C’est pour ça, il s’amuse. Un peu facétieux, quoiqu’il arrive, il se doute bien que son arrivée est toujours plus ou moins inattendue. Il aime faire des surprises. Il adore ça. C’est un petit joyeux, d’un naturel très enfantin. Peut-être encore davantage que son amie Almaé.

Il est un peu comme les cloches des cathédrales qui ne sonnent qu’aux grandes occasions. Il vient uniquement pour les moments forts de la vie intérieure. Et alors, quelle beauté, quelle résilience et quel amour ! C’est une chorégraphie à deux, un duo magnifique autant qu’invisible.

 

Ils ne dansent plus, non, ensemble, c’est la fusion de l’âme et de la lumière, Almaé et Lior. La flamme et le vent. Le soleil et le souffle. C’est une extase à deux, des arabesques merveilleuses. A deux, ils s’élancent et s’étirent, ils bondissent et puis s’élèvent. C’est un chant incomparable. On dirait la partition au violoncelle d’une musique de Chopin.

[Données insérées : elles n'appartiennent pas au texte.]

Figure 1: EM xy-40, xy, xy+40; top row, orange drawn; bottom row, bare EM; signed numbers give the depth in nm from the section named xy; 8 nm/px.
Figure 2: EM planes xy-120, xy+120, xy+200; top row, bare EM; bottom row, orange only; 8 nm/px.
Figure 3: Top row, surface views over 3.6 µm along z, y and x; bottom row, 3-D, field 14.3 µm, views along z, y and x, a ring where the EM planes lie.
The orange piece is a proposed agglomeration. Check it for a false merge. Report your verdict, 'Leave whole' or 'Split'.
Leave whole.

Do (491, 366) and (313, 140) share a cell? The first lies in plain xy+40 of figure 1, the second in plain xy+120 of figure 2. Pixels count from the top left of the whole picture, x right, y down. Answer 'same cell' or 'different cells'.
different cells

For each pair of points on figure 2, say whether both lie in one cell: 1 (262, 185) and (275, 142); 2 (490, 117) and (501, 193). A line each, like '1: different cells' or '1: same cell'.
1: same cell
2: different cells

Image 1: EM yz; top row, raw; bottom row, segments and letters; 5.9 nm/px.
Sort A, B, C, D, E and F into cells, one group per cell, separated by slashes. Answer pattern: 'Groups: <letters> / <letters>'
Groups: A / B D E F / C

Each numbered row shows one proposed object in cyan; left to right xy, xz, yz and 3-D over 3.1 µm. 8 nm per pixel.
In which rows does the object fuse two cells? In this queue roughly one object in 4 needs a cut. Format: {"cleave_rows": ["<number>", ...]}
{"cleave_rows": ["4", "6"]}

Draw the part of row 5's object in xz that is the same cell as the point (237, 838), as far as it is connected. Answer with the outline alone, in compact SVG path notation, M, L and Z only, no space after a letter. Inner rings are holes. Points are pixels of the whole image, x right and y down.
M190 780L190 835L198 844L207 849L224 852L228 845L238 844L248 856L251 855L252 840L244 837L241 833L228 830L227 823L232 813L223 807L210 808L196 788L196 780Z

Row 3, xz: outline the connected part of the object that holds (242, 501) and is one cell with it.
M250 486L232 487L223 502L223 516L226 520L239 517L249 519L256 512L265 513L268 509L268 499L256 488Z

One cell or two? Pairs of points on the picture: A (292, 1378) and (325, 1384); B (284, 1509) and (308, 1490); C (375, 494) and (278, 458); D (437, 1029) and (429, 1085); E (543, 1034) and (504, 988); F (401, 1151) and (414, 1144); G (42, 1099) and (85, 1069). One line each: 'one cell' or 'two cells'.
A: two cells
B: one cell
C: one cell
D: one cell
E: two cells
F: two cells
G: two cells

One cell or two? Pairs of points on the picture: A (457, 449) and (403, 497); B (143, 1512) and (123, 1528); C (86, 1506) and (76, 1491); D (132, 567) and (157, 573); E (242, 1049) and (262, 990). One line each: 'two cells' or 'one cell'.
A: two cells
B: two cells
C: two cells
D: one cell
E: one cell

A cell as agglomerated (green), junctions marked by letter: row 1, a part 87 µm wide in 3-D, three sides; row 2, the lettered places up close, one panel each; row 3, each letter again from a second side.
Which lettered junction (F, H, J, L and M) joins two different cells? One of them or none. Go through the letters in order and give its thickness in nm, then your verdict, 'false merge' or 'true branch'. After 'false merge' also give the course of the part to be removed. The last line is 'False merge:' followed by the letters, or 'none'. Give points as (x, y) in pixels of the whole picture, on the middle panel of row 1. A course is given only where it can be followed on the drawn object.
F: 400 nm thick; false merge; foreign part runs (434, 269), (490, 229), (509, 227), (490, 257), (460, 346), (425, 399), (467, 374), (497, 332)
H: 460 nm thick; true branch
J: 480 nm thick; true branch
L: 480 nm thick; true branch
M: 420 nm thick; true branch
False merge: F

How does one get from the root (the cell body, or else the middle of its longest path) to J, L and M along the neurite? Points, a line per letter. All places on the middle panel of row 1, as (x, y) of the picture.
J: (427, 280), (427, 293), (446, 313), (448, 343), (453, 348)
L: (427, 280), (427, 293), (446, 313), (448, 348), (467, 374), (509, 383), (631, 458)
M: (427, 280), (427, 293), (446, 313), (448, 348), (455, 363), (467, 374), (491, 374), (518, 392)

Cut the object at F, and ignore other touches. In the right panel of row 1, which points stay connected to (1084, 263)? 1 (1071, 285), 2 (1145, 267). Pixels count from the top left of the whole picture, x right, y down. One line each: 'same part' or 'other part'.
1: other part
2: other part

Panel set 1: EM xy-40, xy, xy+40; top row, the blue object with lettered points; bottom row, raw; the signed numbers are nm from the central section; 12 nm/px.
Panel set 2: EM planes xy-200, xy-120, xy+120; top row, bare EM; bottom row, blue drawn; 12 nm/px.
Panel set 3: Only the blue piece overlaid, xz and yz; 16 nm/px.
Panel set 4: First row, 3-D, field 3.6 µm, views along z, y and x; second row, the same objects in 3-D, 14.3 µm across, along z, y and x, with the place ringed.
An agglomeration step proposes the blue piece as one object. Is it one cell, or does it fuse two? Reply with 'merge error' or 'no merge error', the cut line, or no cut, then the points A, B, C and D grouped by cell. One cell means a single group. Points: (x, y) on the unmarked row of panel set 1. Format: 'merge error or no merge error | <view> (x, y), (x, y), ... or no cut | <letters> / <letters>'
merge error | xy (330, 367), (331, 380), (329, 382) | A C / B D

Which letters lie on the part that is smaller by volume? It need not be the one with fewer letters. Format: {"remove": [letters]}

Mon Dieu, Almaé et Lior, quand ils se tiennent la main pour orchestrer leurs bonds et leurs chagrins, leurs joies et leurs courbes, rien n’est plus captivant. Ils ne font plus qu’un. Un seul être dans l’Amour, un seul être dans le feu, un seul être dans le vent. Dans la tendresse ou bien le deuil. Tout dépend.

 

Je vous l’ai dit, Lior ne vient qu’aux grandes occasions, qu’elles soient tristes ou joyeuses, c’est alors seulement qu’il arrive. C’est pour ça, quand ils dansent ensemble à l’intérieur du cœur, j’ai quelquefois le corps en douleur. Quand de telles émotions vous étreignent, le corps pâtit toujours un peu. Le cœur surtout. On dirait des extrasystoles en tutus, des arythmies en sauts de biche, des pirouettes enfantines.

Alors voilà, vous connaissez mes deux enfants, mes deux rêves, mes deux petits, tout en beauté, tout en innocence et en pureté. Ils sont les émotions, les mouvements de la vie, les humeurs intérieures.

 

Maintenant vous savez. Je vais vous raconter leur histoire. Je leur dois bien ça. Ils sont le charme premier, le point de départ en guérison, l’espérance au présent, la boussole vers l’Amour. Ils sont le reflet de l’amour qui mène vers l’Amour.

 

Lior m’interpelle :

— Est-ce que la tristesse peut devenir belle quand on la danse ?

— Peut-être bien. En tout cas, elle inspire ma plume et c’est déjà beaucoup.

Il opine de la tête.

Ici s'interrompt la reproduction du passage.